(BRIEF): Find where "MOU ÇOK SİNİRLENDİ" appears in the entries below. That line and all lines after it, through the last, are to be duplicated exactly, with nothing else.

[Start of Attachment]

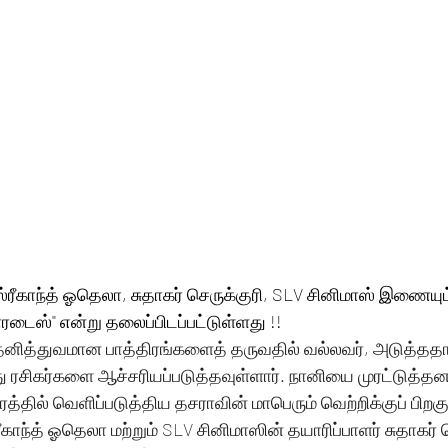
, ஸ்ரீகாந்த் ஓதெலா, சுதாகர் செருக்குரி, SLV சினிமாஸ் இணையும்
பாரடைஸ்" என்று தலைப்பிடப்பட்டுள்ளது !!
ி, தனித்துவமான பாத்திரங்களைத் தருவதில் வல்லவர், அடுத்ததாக
து ரசிகர்களை ஆச்சரியப்படுத்தவுள்ளார். நானியை முரட்டுத்த
ரத்தில் வெளிப்படுத்திய தசராவின் மாபெரும் வெற்றிக்குப் பிறகு,
ரீகாந்த் ஓதெலா மற்றும் SLV சினிமாஸின் தயாரிப்பாளர் சுதாகர் ச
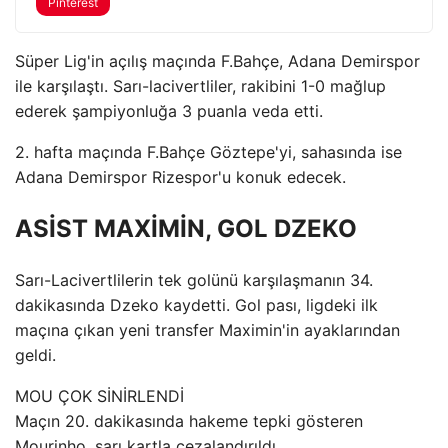
Pinterest
Süper Lig'in açılış maçında F.Bahçe, Adana Demirspor
ile karşılaştı. Sarı-lacivertliler, rakibini 1-0 mağlup
ederek şampiyonluğa 3 puanla veda etti.
2. hafta maçında F.Bahçe Göztepe'yi, sahasında ise
Adana Demirspor Rizespor'u konuk edecek.
ASİST MAXİMİN, GOL DZEKO
Sarı-Lacivertlilerin tek golünü karşılaşmanın 34.
dakikasında Dzeko kaydetti. Gol pası, ligdeki ilk
maçına çıkan yeni transfer Maximin'in ayaklarından
geldi.
MOU ÇOK SİNİRLENDİ
Maçın 20. dakikasında hakeme tepki gösteren
Mourinho, sarı kartla cezalandırıldı.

[End of Attachment]

(SOLVED PROBLEM):
MOU ÇOK SİNİRLENDİ
Maçın 20. dakikasında hakeme tepki gösteren
Mourinho, sarı kartla cezalandırıldı.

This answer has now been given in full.